We address misalignment issues to fit the model to observations. The sparse temporal interval at which depth bins are recorded precludes knowing exactly when a dive starts and ends, in addition to times in stages. We handle this issue through the properties of our continuous-time Markov chain specification as well as additional dive-specific random effects that capture the start time and end time of a dive.

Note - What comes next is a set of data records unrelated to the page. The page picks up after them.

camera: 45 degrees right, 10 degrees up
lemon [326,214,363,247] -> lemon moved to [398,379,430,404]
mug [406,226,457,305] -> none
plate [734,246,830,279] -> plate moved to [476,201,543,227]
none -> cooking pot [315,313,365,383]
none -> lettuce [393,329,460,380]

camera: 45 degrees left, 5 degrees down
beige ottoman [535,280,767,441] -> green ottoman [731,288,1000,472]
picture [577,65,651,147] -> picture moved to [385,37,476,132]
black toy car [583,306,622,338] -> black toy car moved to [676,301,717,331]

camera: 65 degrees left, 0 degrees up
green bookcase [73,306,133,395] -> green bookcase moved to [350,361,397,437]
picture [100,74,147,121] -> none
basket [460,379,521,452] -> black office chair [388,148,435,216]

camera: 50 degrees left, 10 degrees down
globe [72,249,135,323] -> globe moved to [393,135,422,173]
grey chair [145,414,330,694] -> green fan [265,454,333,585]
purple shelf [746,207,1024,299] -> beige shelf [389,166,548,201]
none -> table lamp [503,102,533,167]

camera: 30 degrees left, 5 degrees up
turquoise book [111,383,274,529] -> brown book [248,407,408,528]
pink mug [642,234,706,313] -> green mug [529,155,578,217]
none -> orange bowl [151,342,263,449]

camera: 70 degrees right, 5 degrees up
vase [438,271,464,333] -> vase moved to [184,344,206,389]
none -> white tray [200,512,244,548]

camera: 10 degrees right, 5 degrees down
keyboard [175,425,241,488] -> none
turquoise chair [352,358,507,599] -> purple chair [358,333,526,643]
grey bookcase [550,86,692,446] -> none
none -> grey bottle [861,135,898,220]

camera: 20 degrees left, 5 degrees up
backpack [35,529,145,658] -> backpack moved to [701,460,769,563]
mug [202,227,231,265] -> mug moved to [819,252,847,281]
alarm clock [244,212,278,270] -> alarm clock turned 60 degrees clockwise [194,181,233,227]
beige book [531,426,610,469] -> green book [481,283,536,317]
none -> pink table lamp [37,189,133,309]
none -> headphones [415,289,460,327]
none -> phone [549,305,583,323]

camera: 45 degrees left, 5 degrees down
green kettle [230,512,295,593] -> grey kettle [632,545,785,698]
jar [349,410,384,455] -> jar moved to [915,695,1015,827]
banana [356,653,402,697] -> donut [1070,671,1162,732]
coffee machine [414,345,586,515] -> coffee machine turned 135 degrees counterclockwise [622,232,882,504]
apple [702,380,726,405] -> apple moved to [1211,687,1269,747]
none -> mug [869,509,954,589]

The overall model specification is hierarchical and was fitted within a Bayesian framework. The model was implemented in NIMBLE version 0.9.0 with a custom likelihood function (de Valpine et al. 2017). The model runs quickly, fitting the family of dives analyzed in a few hours with modest computing power. Through simulation, we demonstrated the ability of the model to recover the true continuous-time discrete-space model parameters. Then, we applied the model to seven, real satellite tag records. We used a partly empirical approach to specify stage transition time priors. We validated the model, out of sample, by showing the ability to predict dive behavior across the sparse time intervals, and also with regard to dive duration and maximum depth. The validation results suggest that this model is able to capture and reproduce biologically meaningful characteristics of deep dives.

There is a rich agenda of future work. Our current effort captures baseline diving behavior. We seek to learn about departure from such behavior in response to exposure to anthropogenic sound such as navy sonar signals. Using information on exposure to sound can we identify deep dive behavior that differs from baseline?

We will also attempt to model the entire satellite tag record rather than just the deep dive portion. This entails modeling the dives sequentially, including the time between deep dives, which is devoted to shallow dives and surface activity. Such modeling may reveal interesting shallow dive behavior and also inform about subsequent deep dive behavior.

Additionally, we plan to enrich our generative model to allow within-stage, time-dependent durations and bin transition probabilities. Further, we will explore the possibility of bringing our approach to terrestrial animal movement modeling, considering transitions over rectangles in two-dimensional space. The intent is to avoid the use of approximate imputation distributions employed in current CTDS modeling, as described in the Introduction.